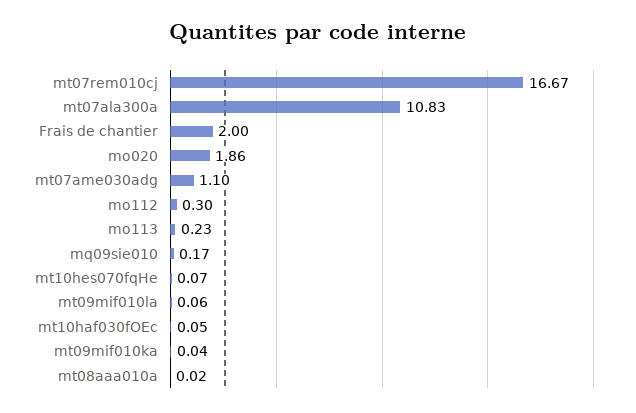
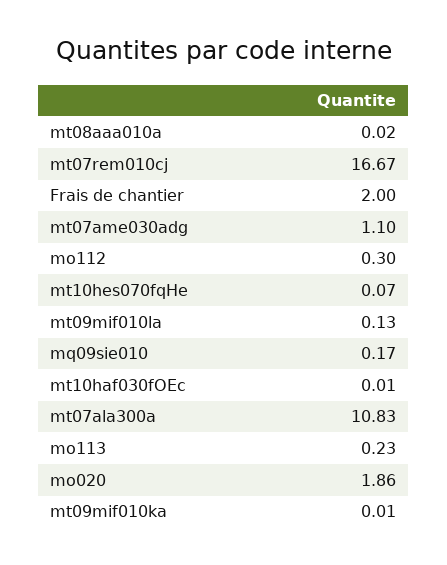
  {
    "mt07rem010cj": 16.67,
    "mt07ala300a": 10.83,
    "Frais de chantier": 2,
    "mo020": 1.86,
    "mt07ame030adg": 1.1,
    "mo112": 0.3,
    "mo113": 0.23,
    "mq09sie010": 0.17,
    "mt10hes070fqHe": 0.07,
-   "mt09mif010la": 0.06,
+   "mt09mif010la": 0.13,
-   "mt10haf030fOEc": 0.05,
+   "mt10haf030fOEc": 0.01,
-   "mt09mif010ka": 0.04,
+   "mt09mif010ka": 0.01,
    "mt08aaa010a": 0.02
  }

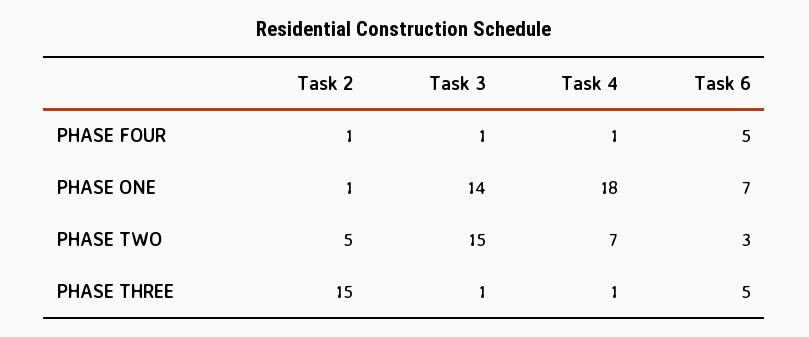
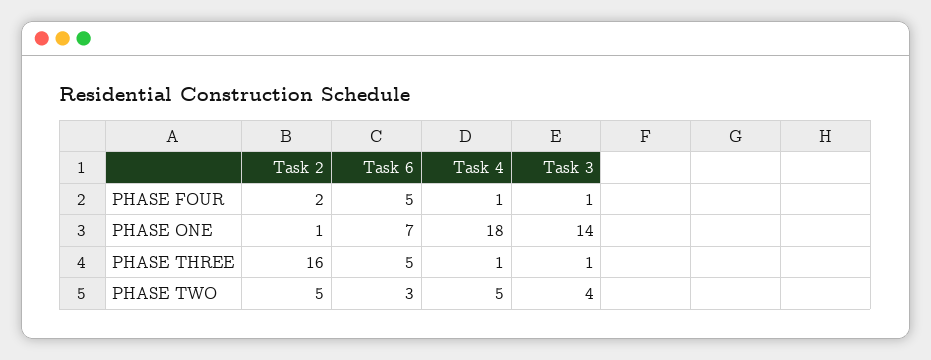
  {
    "Task 2": {
-     "PHASE FOUR": 1,
+     "PHASE FOUR": 2,
      "PHASE ONE": 1,
      "PHASE TWO": 5,
-     "PHASE THREE": 15
+     "PHASE THREE": 16
    },
    "Task 3": {
      "PHASE FOUR": 1,
      "PHASE ONE": 14,
-     "PHASE TWO": 15,
+     "PHASE TWO": 4,
      "PHASE THREE": 1
    },
    "Task 4": {
      "PHASE FOUR": 1,
      "PHASE ONE": 18,
-     "PHASE TWO": 7,
+     "PHASE TWO": 5,
      "PHASE THREE": 1
    },
    "Task 6": {
      "PHASE FOUR": 5,
      "PHASE ONE": 7,
      "PHASE TWO": 3,
      "PHASE THREE": 5
    }
  }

→ **To do**
Scan the data above for the word "THREE" and report every line where it is found.

→ **Response for this exercise**
-     "PHASE THREE": 15
+     "PHASE THREE": 16
      "PHASE THREE": 1
      "PHASE THREE": 1
      "PHASE THREE": 5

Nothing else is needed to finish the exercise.